Kiyoomi kapı eşiğine yaslanarak dinlediği kadına cevap vermedi bir süre. Hak veriyordu, hiçbir zaman karşı çıkmamıştı. "Sanırım haklısınız, Aiko ilişkisini benden saklasa ben de kızardım." Atsumu'nun annesi başını sallayarak elindeki küçük dinozor desenleri olan sarı tişörtü katlamaya devam etti. Kiyoomi, her gerildiğinde yaptığı gibi, parmaklarıyla oynadığından kadın gülümsedi. "Söyle. Tutma içinde." Kiyoomi derin bir nefes aldı. "Nereden çıkardınız ki bir şey diyeceğimi?" Kadın gözlerini kıstı. "İki oğlan çocuğu yetiştirdim. İkisi de yıllarca birlikte oldukları oğlanlarla evlendi. Bu dört çocuk benim evimde, gözümün önünde büyüdü Kiyoomi; hepinizi gözlemleyecek çok zamanım oldu. Gerildiğinde Atsumu yanındaysa ona sokulduğunu, değilse ellerinle oynayıp nefes almakta zorlandığını bilecek kadar tanıyorum seni."

Kiyoomi seslice güldü. "Sadece... Nasıl söylenir bilmiyorum ama... of... Kötü bir baba, kötü bir eş olmaktan çok korkuyorum. Aiko geçen güne kadar bana yaklaşmıyordu. Atsumu'nun yaptığı şeyleri ve yanında gördüğü insanları kabullendiği için adım attı bana. Buna tabi ki minnettarım ama oğlunuzla aramız yeni düzeldi ve ona kötü hissettirdiğim zamanı nasıl telafi edeceğimi de bilmiyorum. Sizin sandığınız gibi ondan ayrılmak istediğim bir an bile olmadı ama o bana 'boşanalım' dedikten sonra kendimi kaybettim resmen. Cidden bilmiyorum, kötü bir aile üyesi olmaktan delice korkuyorum." Biraz durup nefeslendi ve devam etti.

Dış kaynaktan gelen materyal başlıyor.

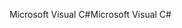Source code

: <span data-ttu-id="549d3-101">Microsoft Visual C#</span><span class="sxs-lookup"><span data-stu-id="549d3-101">Microsoft Visual C#</span></span>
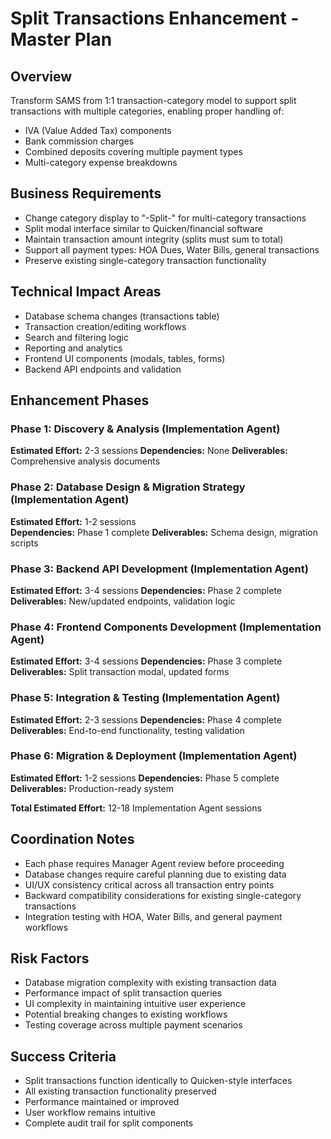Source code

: # Split Transactions Enhancement - Master Plan

## Overview
Transform SAMS from 1:1 transaction-category model to support split transactions with multiple categories, enabling proper handling of:
- IVA (Value Added Tax) components
- Bank commission charges  
- Combined deposits covering multiple payment types
- Multi-category expense breakdowns

## Business Requirements
- Change category display to "-Split-" for multi-category transactions
- Split modal interface similar to Quicken/financial software
- Maintain transaction amount integrity (splits must sum to total)
- Support all payment types: HOA Dues, Water Bills, general transactions
- Preserve existing single-category transaction functionality

## Technical Impact Areas
- Database schema changes (transactions table)
- Transaction creation/editing workflows
- Search and filtering logic
- Reporting and analytics
- Frontend UI components (modals, tables, forms)
- Backend API endpoints and validation

## Enhancement Phases

### Phase 1: Discovery & Analysis (Implementation Agent)
**Estimated Effort:** 2-3 sessions
**Dependencies:** None
**Deliverables:** Comprehensive analysis documents

### Phase 2: Database Design & Migration Strategy (Implementation Agent)
**Estimated Effort:** 1-2 sessions  
**Dependencies:** Phase 1 complete
**Deliverables:** Schema design, migration scripts

### Phase 3: Backend API Development (Implementation Agent)
**Estimated Effort:** 3-4 sessions
**Dependencies:** Phase 2 complete
**Deliverables:** New/updated endpoints, validation logic

### Phase 4: Frontend Components Development (Implementation Agent)
**Estimated Effort:** 3-4 sessions
**Dependencies:** Phase 3 complete
**Deliverables:** Split transaction modal, updated forms

### Phase 5: Integration & Testing (Implementation Agent)
**Estimated Effort:** 2-3 sessions
**Dependencies:** Phase 4 complete
**Deliverables:** End-to-end functionality, testing validation

### Phase 6: Migration & Deployment (Implementation Agent)
**Estimated Effort:** 1-2 sessions
**Dependencies:** Phase 5 complete
**Deliverables:** Production-ready system

**Total Estimated Effort:** 12-18 Implementation Agent sessions

## Coordination Notes
- Each phase requires Manager Agent review before proceeding
- Database changes require careful planning due to existing data
- UI/UX consistency critical across all transaction entry points
- Backward compatibility considerations for existing single-category transactions
- Integration testing with HOA, Water Bills, and general payment workflows

## Risk Factors
- Database migration complexity with existing transaction data
- Performance impact of split transaction queries
- UI complexity in maintaining intuitive user experience
- Potential breaking changes to existing workflows
- Testing coverage across multiple payment scenarios

## Success Criteria
- Split transactions function identically to Quicken-style interfaces
- All existing transaction functionality preserved
- Performance maintained or improved
- User workflow remains intuitive
- Complete audit trail for split components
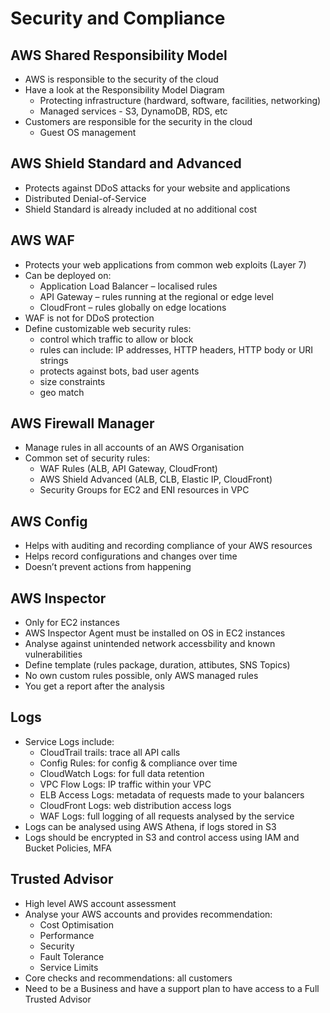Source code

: # Security and Compliance

## AWS Shared Responsibility Model
* AWS is responsible to the security of the cloud
* Have a look at the Responsibility Model Diagram
    * Protecting infrastructure (hardward, software, facilities, networking)
    * Managed services - S3, DynamoDB, RDS, etc
* Customers are responsible for the security in the cloud
    * Guest OS management

## AWS Shield Standard and Advanced
* Protects against DDoS attacks for your website and applications
* Distributed Denial-of-Service
* Shield Standard is already included at no additional cost

## AWS WAF
* Protects your web applications from common web exploits (Layer 7)
* Can be deployed on:
    * Application Load Balancer – localised rules
    * API Gateway – rules running at the regional or edge level
    * CloudFront – rules globally on edge locations 
* WAF is not for DDoS protection
* Define customizable web security rules:
    * control which traffic to allow or block
    * rules can include: IP addresses, HTTP headers, HTTP body or URI strings
    * protects against bots, bad user agents
    * size constraints
    * geo match

## AWS Firewall Manager
* Manage rules in all accounts of an AWS Organisation
* Common set of security rules:
    * WAF Rules (ALB, API Gateway, CloudFront)
    * AWS Shield Advanced (ALB, CLB, Elastic IP, CloudFront)
    * Security Groups for EC2 and ENI resources in VPC

## AWS Config
* Helps with auditing and recording compliance of your AWS resources
* Helps record configurations and changes over time
* Doesn’t prevent actions from happening	

## AWS Inspector
* Only for EC2 instances
* AWS Inspector Agent must be installed on OS in EC2 instances
* Analyse against unintended network accessbility and known vulnerabilities
* Define template (rules package, duration, attibutes, SNS Topics)
* No own custom rules possible, only AWS managed rules
* You get a report after the analysis

## Logs
* Service Logs include:
    * CloudTrail trails: trace all API calls
    * Config Rules: for config & compliance over time
    * CloudWatch Logs: for full data retention
    * VPC Flow Logs: IP traffic within your VPC
    * ELB Access Logs: metadata of requests made to your balancers
    * CloudFront Logs: web distribution access logs
    * WAF Logs: full logging of all requests analysed by the service
* Logs can be analysed using AWS Athena, if logs stored in S3
* Logs should be encrypted in S3 and control access using IAM and Bucket Policies, MFA

## Trusted Advisor
* High level AWS account assessment
* Analyse your AWS accounts and provides recommendation:
    * Cost Optimisation
    * Performance
    * Security
    * Fault Tolerance
    * Service Limits
* Core checks and recommendations: all customers
* Need to be a Business and have a support plan to have access to a Full Trusted Advisor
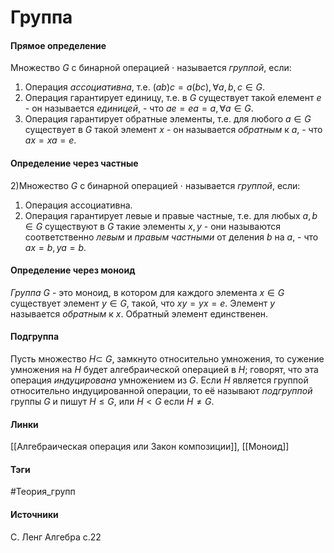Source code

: # Группа
#### Прямое определение
Множество $G$ с бинарной операцией $\cdot$ называется *группой*, если:
1. Операция *ассоциативна*, т.е. $(ab)c=a(bc),\forall a,b,c\in G$.
2. Операция гарантирует единицу, т.е. в $G$ существует такой елемент $e$ - он называется *единицей*, - что $ae=ea=a,\forall a\in G$.
3. Операция гарантирует обратные элементы, т.е. для любого $a\in G$ существует в $G$ такой элемент $x$ - он называется *обратным* к $a$, - что $ax=xa=e$.

#### Определение через частные
2)Множество $G$ с бинарной операцией $\cdot$ называется *группой*, если:
1. Операция ассоциативна.
2. Операция гарантирует левые и правые частные, т.е. для любых $a,b\in G$ существуют в $G$ такие элементы $x,y$ - они называются соответственно *левым* и *правым частными* от деления $b$ на $a$, - что $ax=b,ya=b$.
#### Определение через моноид
*Группа* $G$ - это моноид, в котором для каждого элемента $x\in G$ существует элемент $y\in G$, такой, что $xy=yx=e$. Элемент $y$ называется *обратным* к $x$. Обратный элемент единственен.

#### Подгруппа
Пусть множество $H\subset\ G$, замкнуто относительно умножения, то сужение умножения на $H$ будет алгебраической операцией в $H$; говорят, что эта операция *индуцирована* умножением из $G$. Если $H$ является группой относительно индуцированной операции, то её называют *подгруппой* группы $G$ и пишут $H\leqslant G$, или $H<G$ если $H\neq G$.

#### Линки 
[[Алгебраическая операция или Закон композиции]],
[[Моноид]]
#### Тэги 
 #Теория_групп 
#### Источники
С. Ленг Алгебра с.22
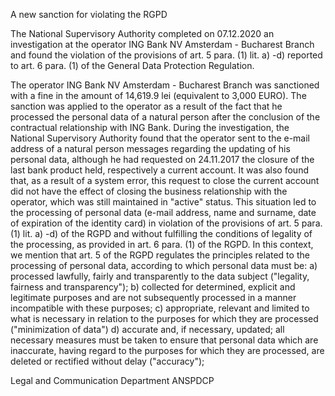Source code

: A new sanction for violating the RGPD

The National Supervisory Authority completed on 07.12.2020 an investigation at the operator ING Bank NV Amsterdam - Bucharest Branch and found the violation of the provisions of art. 5 para. (1) lit. a) -d) reported to art. 6 para. (1) of the General Data Protection Regulation.

The operator ING Bank NV Amsterdam - Bucharest Branch was sanctioned with a fine in the amount of 14,619.9 lei (equivalent to 3,000 EURO). The sanction was applied to the operator as a result of the fact that he processed the personal data of a natural person after the conclusion of the contractual relationship with ING Bank. During the investigation, the National Supervisory Authority found that the operator sent to the e-mail address of a natural person messages regarding the updating of his personal data, although he had requested on 24.11.2017 the closure of the last bank product held, respectively a current account. It was also found that, as a result of a system error, this request to close the current account did not have the effect of closing the business relationship with the operator, which was still maintained in "active" status. This situation led to the processing of personal data  (e-mail address, name and surname, date of expiration of the identity card) in violation of the provisions of art. 5 para. (1) lit. a) -d) of the RGPD and without fulfilling the conditions of legality of the processing, as provided in art. 6 para. (1) of the RGPD. 
In this context, we mention that art. 5 of the RGPD regulates the principles related to the processing of personal data, according to which personal data must be: 
a) processed lawfully, fairly and transparently to the data subject ("legality, fairness and transparency"); 
b) collected for determined, explicit and legitimate purposes and are not subsequently processed in a manner incompatible with these purposes; 
c) appropriate, relevant and limited to what is necessary in relation to the purposes for which they are processed ("minimization of data") 
d) accurate and, if necessary, updated; all necessary measures must be taken to ensure that personal data which are inaccurate, having regard to the purposes for which they are processed, are deleted or rectified without delay ("accuracy"); 

Legal and Communication Department 
ANSPDCP
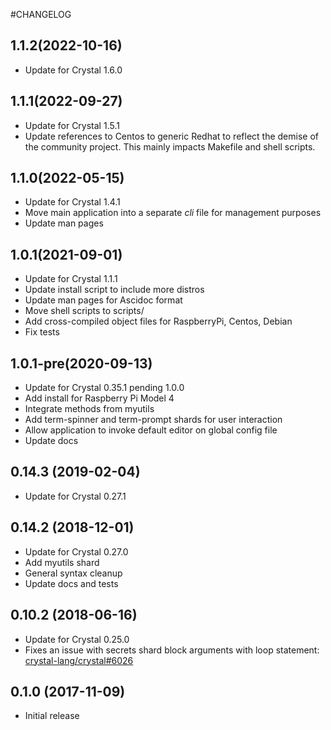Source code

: #CHANGELOG
## 1.1.2(2022-10-16)
- Update for Crystal 1.6.0

## 1.1.1(2022-09-27)
- Update for Crystal 1.5.1
- Update references to Centos to generic Redhat to reflect the demise of the
  community project. This mainly impacts Makefile and shell scripts.

## 1.1.0(2022-05-15)
- Update for Crystal 1.4.1
- Move main application into a separate _cli_ file for management purposes
- Update man pages

## 1.0.1(2021-09-01)
- Update for Crystal 1.1.1
- Update install script to include more distros
- Update man pages for Ascidoc format
- Move shell scripts to scripts/
- Add cross-compiled object files for RaspberryPi, Centos, Debian
- Fix tests

## 1.0.1-pre(2020-09-13)
- Update for Crystal 0.35.1 pending 1.0.0
- Add install for Raspberry Pi Model 4
- Integrate methods from myutils
- Add term-spinner and term-prompt shards for user interaction
- Allow application to invoke default editor on global config file
- Update docs

## 0.14.3 (2019-02-04)
- Update for Crystal 0.27.1

## 0.14.2 (2018-12-01)
- Update for Crystal 0.27.0
- Add myutils shard
- General syntax cleanup
- Update docs and tests

## 0.10.2 (2018-06-16)
- Update for Crystal 0.25.0
- Fixes an issue with secrets shard block arguments with loop statement:
[crystal-lang/crystal#6026](https://github.com/crystal-lang/crystal/pull/6026)

## 0.1.0 (2017-11-09)
- Initial release
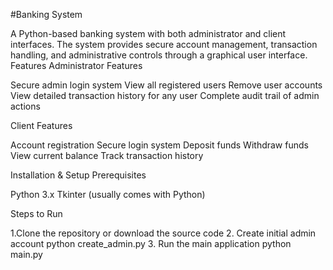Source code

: #Banking System

A Python-based banking system with both administrator and client interfaces. The system provides secure account management, transaction handling, and administrative controls through a graphical user interface.
Features
Administrator Features

Secure admin login system
View all registered users
Remove user accounts
View detailed transaction history for any user
Complete audit trail of admin actions

Client Features

Account registration
Secure login system
Deposit funds
Withdraw funds
View current balance
Track transaction history

Installation & Setup
Prerequisites

Python 3.x
Tkinter (usually comes with Python)

Steps to Run

1.Clone the repository or download the source code
2. Create initial admin account
	python create_admin.py
3. Run the main application
	python main.py

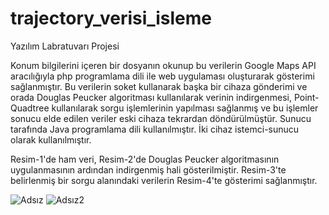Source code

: # trajectory_verisi_isleme
Yazılım Labratuvarı Projesi

Konum bilgilerini içeren bir dosyanın okunup bu verilerin Google Maps API aracılığıyla php programlama dili ile web uygulaması oluşturarak gösterimi sağlanmıştır. Bu verilerin soket kullanarak başka bir cihaza gönderimi ve orada Douglas Peucker algoritması kullanılarak verinin indirgenmesi, Point-Quadtree kullanılarak sorgu işlemlerinin yapılması sağlanmış ve bu işlemler sonucu elde edilen veriler eski cihaza tekrardan döndürülmüştür. Sunucu tarafında Java programlama dili kullanılmıştır. İki cihaz istemci-sunucu olarak kullanılmıştır.

Resim-1'de ham veri, Resim-2'de Douglas Peucker algoritmasının uygulanmasının ardından indirgenmiş hali gösterilmiştir. Resim-3'te belirlenmiş bir sorgu alanındaki verilerin Resim-4'te gösterimi sağlanmıştır.



![Adsız](https://user-images.githubusercontent.com/29898038/54073044-89bcfa80-4293-11e9-9cca-f43722ced760.jpg)
![Adsız2](https://user-images.githubusercontent.com/29898038/54073045-8b86be00-4293-11e9-86dc-3baa6105717b.jpg)
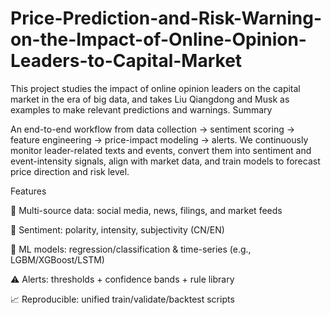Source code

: # Price-Prediction-and-Risk-Warning-on-the-Impact-of-Online-Opinion-Leaders-to-Capital-Market
This project studies the impact of online opinion leaders on the capital market in the era of big data, and takes Liu Qiangdong and Musk as examples to make relevant predictions and warnings.
Summary

An end-to-end workflow from data collection → sentiment scoring → feature engineering → price-impact modeling → alerts. We continuously monitor leader-related texts and events, convert them into sentiment and event-intensity signals, align with market data, and train models to forecast price direction and risk level.

Features

🔎 Multi-source data: social media, news, filings, and market feeds

🙂 Sentiment: polarity, intensity, subjectivity (CN/EN)

🤖 ML models: regression/classification & time-series (e.g., LGBM/XGBoost/LSTM)

⚠️ Alerts: thresholds + confidence bands + rule library

📈 Reproducible: unified train/validate/backtest scripts
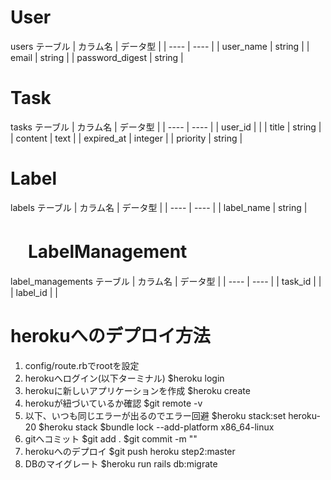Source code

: # User
users テーブル
|  カラム名  |  データ型  |
| ---- | ---- |
|  user_name  |  string  |
|  email  |  string  |
|  password_digest  |  string  |

# Task
tasks テーブル
|  カラム名  |  データ型  |
| ---- | ---- |
|  user_id  |    |
|  title  |  string  |
|  content  |  text  |
|  expired_at  |  integer  |
|  priority  |  string  |

# Label
labels テーブル
|  カラム名  |  データ型  |
| ---- | ---- |
|  label_name  |  string  |

# 　LabelManagement
label_managements テーブル
|  カラム名  |  データ型  |
| ---- | ---- |
|  task_id  |    |
|  label_id  |    |


# herokuへのデプロイ方法
1. config/route.rbでrootを設定
2. herokuへログイン(以下ターミナル)
   $heroku login
3. herokuに新しいアプリケーションを作成
   $heroku create
4. herokuが紐づいているか確認
   $git remote -v
5. 以下、いつも同じエラーが出るのでエラー回避
   $heroku stack:set heroku-20
   $heroku stack
   $bundle lock --add-platform x86_64-linux
6. gitへコミット
   $git add .
   $git commit -m ""
7. herokuへのデプロイ
   $git push heroku step2:master
8. DBのマイグレート
   $heroku run rails db:migrate
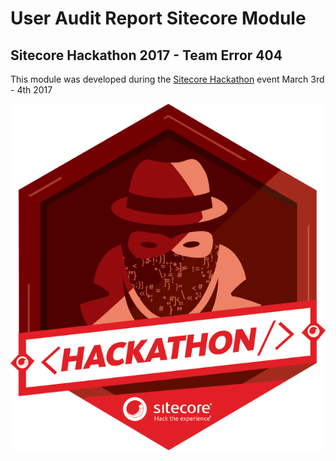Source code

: User Audit Report Sitecore Module
===========


## Sitecore Hackathon 2017 - Team Error 404

This module was developed during the [Sitecore Hackathon](http://www.sitecorehackathon.org/sitecore-hackathon-2017/) event March 3rd - 4th 2017

![Sitecore Hackathon](https://raw.githubusercontent.com/error404PL/User-Audit-Report/master/media/sitecore-hackathon-logo.png)
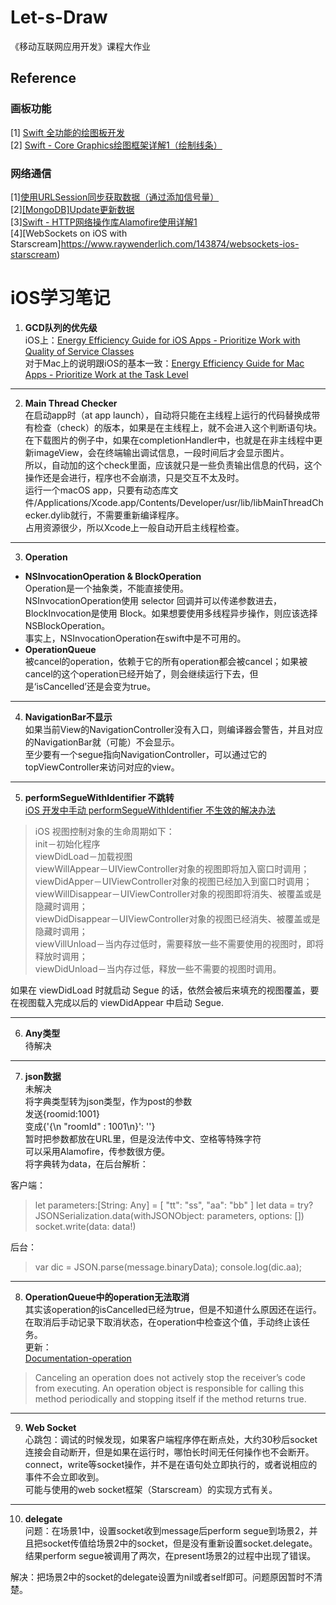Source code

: # Let-s-Draw
《移动互联网应用开发》课程大作业
## Reference
### 画板功能

[1] [Swift 全功能的绘图板开发](http://blog.csdn.net/zhangao0086/article/details/43836789)<br>
[2] [Swift - Core Graphics绘图框架详解1（绘制线条）](http://www.hangge.com/blog/cache/detail_1437.html)<br>

### 网络通信

[1][使用URLSession同步获取数据（通过添加信号量）](http://www.hangge.com/blog/cache/detail_816.html)<br>
[2][[MongoDB]Update更新数据](http://blog.csdn.net/sunnyyoona/article/details/52420210)<br>
[3][Swift - HTTP网络操作库Alamofire使用详解1](http://www.hangge.com/blog/cache/detail_970.html)<br>
[4][WebSockets on iOS with Starscream]https://www.raywenderlich.com/143874/websockets-ios-starscream)
# iOS学习笔记
1. **GCD队列的优先级**<br>
iOS上：[Energy Efficiency Guide for iOS Apps - Prioritize Work with Quality of Service Classes](https://developer.apple.com/library/content/documentation/Performance/Conceptual/EnergyGuide-iOS/PrioritizeWorkWithQoS.html#//apple_ref/doc/uid/TP40015243-CH39-SW1)<br>
对于Mac上的说明跟iOS的基本一致：[Energy Efficiency Guide for Mac Apps - Prioritize Work at the Task Level](https://developer.apple.com/library/content/documentation/Performance/Conceptual/power_efficiency_guidelines_osx/PrioritizeWorkAtTheTaskLevel.html#//apple_ref/doc/uid/TP40013929-CH35-SW1)
***
2. **Main Thread Checker**<br>
在启动app时（at app launch），自动将只能在主线程上运行的代码替换成带有检查（check）的版本，如果是在主线程上，就不会进入这个判断语句块。<br>
在下载图片的例子中，如果在completionHandler中，也就是在非主线程中更新imageView，会在终端输出调试信息，一段时间后才会显示图片。<br>
所以，自动加的这个check里面，应该就只是一些负责输出信息的代码，这个操作还是会进行，程序也不会崩溃，只是交互不太及时。<br>
运行一个macOS app，只要有动态库文件/Applications/Xcode.app/Contents/Developer/usr/lib/libMainThreadChecker.dylib就行，不需要重新编译程序。<br>
占用资源很少，所以Xcode上一般自动开启主线程检查。
***
3. **Operation**<br>
- **NSInvocationOperation & BlockOperation**<br>
Operation是一个抽象类，不能直接使用。<br>
NSInvocationOperation使用 selector 回调并可以传递参数进去，BlockInvocation是使用 Block。如果想要使用多线程异步操作，则应该选择   NSBlockOperation。<br>
事实上，NSInvocationOperation在swift中是不可用的。<br>
- **OperationQueue**<br>
被cancel的operation，依赖于它的所有operation都会被cancel；如果被cancel的这个operation已经开始了，则会继续运行下去，但是‘isCancelled’还是会变为true。
***
4. **NavigationBar不显示**<br>
如果当前View的NavigationController没有入口，则编译器会警告，并且对应的NavigationBar就（可能）不会显示。<br>
至少要有一个segue指向NavigationController，可以通过它的topViewController来访问对应的view。
***
5. **performSegueWithIdentifier 不跳转**<br>
[iOS 开发中手动 performSegueWithIdentifier 不生效的解决办法](https://lvwenhan.com/ios/424.html)
> iOS 视图控制对象的生命周期如下：<br>
init－初始化程序<br>
viewDidLoad－加载视图<br>
viewWillAppear－UIViewController对象的视图即将加入窗口时调用；<br>
viewDidApper－UIViewController对象的视图已经加入到窗口时调用；<br>
viewWillDisappear－UIViewController对象的视图即将消失、被覆盖或是隐藏时调用；<br>
viewDidDisappear－UIViewController对象的视图已经消失、被覆盖或是隐藏时调用；<br>
viewVillUnload－当内存过低时，需要释放一些不需要使用的视图时，即将释放时调用；<br>
viewDidUnload－当内存过低，释放一些不需要的视图时调用。<br>

如果在 viewDidLoad 时就启动 Segue 的话，依然会被后来填充的视图覆盖，要在视图载入完成以后的 viewDidAppear 中启动 Segue.
***
6. **Any类型**<br>
待解决<br>
***
7. **json数据**<br>
未解决<br>
将字典类型转为json类型，作为post的参数<br>
发送{roomid:1001}<br>
变成{'{\n "roomId" : 1001\n}': ''}<br>
暂时把参数都放在URL里，但是没法传中文、空格等特殊字符<br>
可以采用Alamofire，传参数很方便。<br>
将字典转为data，在后台解析：<br>

客户端：
>let parameters:[String: Any] = [
"tt": "ss",
"aa": "bb"
]
let data = try? JSONSerialization.data(withJSONObject: parameters, options: [])
socket.write(data: data!)

后台：
>var dic = JSON.parse(message.binaryData);
console.log(dic.aa);


***
8. **OperationQueue中的operation无法取消**<br>
其实该operation的isCancelled已经为true，但是不知道什么原因还在运行。<br>
在取消后手动记录下取消状态，在operation中检查这个值，手动终止该任务。<br>
更新：<br>
[Documentation-operation](https://developer.apple.com/documentation/foundation/operation#1661262)
>Canceling an operation does not actively stop the receiver’s code from executing. An operation object is responsible for calling this method periodically and stopping itself if the method returns true.

***
9. **Web Socket**<br>
心跳包：调试的时候发现，如果客户端程序停在断点处，大约30秒后socket连接会自动断开，但是如果在运行时，哪怕长时间无任何操作也不会断开。<br>
connect，write等socket操作，并不是在语句处立即执行的，或者说相应的事件不会立即收到。<br>
可能与使用的web socket框架（Starscream）的实现方式有关。<br>
***
10. **delegate**<br>
问题：在场景1中，设置socket收到message后perform segue到场景2，并且把socket传值给场景2中的socket，但是没有重新设置socket.delegate。结果perform segue被调用了两次，在present场景2的过程中出现了错误。

解决：把场景2中的socket的delegate设置为nil或者self即可。问题原因暂时不清楚。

"Bir de şey var... Aiko'nun annesi yok. Yani, taşıyıcı annesi var evet ama onu büyüten, düzenli olarak hayatında 'anne' olarak bildiği bir annesi yok. Ya kreşe ve okula başladığında, çevresindeki çoğu insanın bir anne ve bir baba sahibi olduğunu görünce üzülürse? Ya büyüdüğünde Atsumu ve bana kızarsa? Ya bizden nefret eder ve biyolojik babası olmamı umursamadan biyolojik annesiyle yaşamak isterse? Bizi bırakıp giderse ne yaparım, Atsumu ne yapar? O çok üzülür, gerçekten. Ben de çok üzülürüm ve ikimizi birden toplayacak gücü kendimde bulamam. Annesiyle arada görüşürüyoruz ve Aiko'nun onu tanımasına fırsat veriyoruz. Ya bir gün... bir gün, onu bizden daha çok sevip onu isterse? Bu hakkını elinden alamayız ki!"

Kiyoomi kapı eşiğinde yere çöküp ellerini yüzüne kapattığında ağladığını anlamak pek de zor olmamıştı. Sakusa Kiyoomi, hassas kalbinin verdiği mücadeleyi ilk kez dışarı yansıtmıştı ve bu hem savunmasız hissetmesine hem de bir nebze rahatlamasına sebep olmuştu.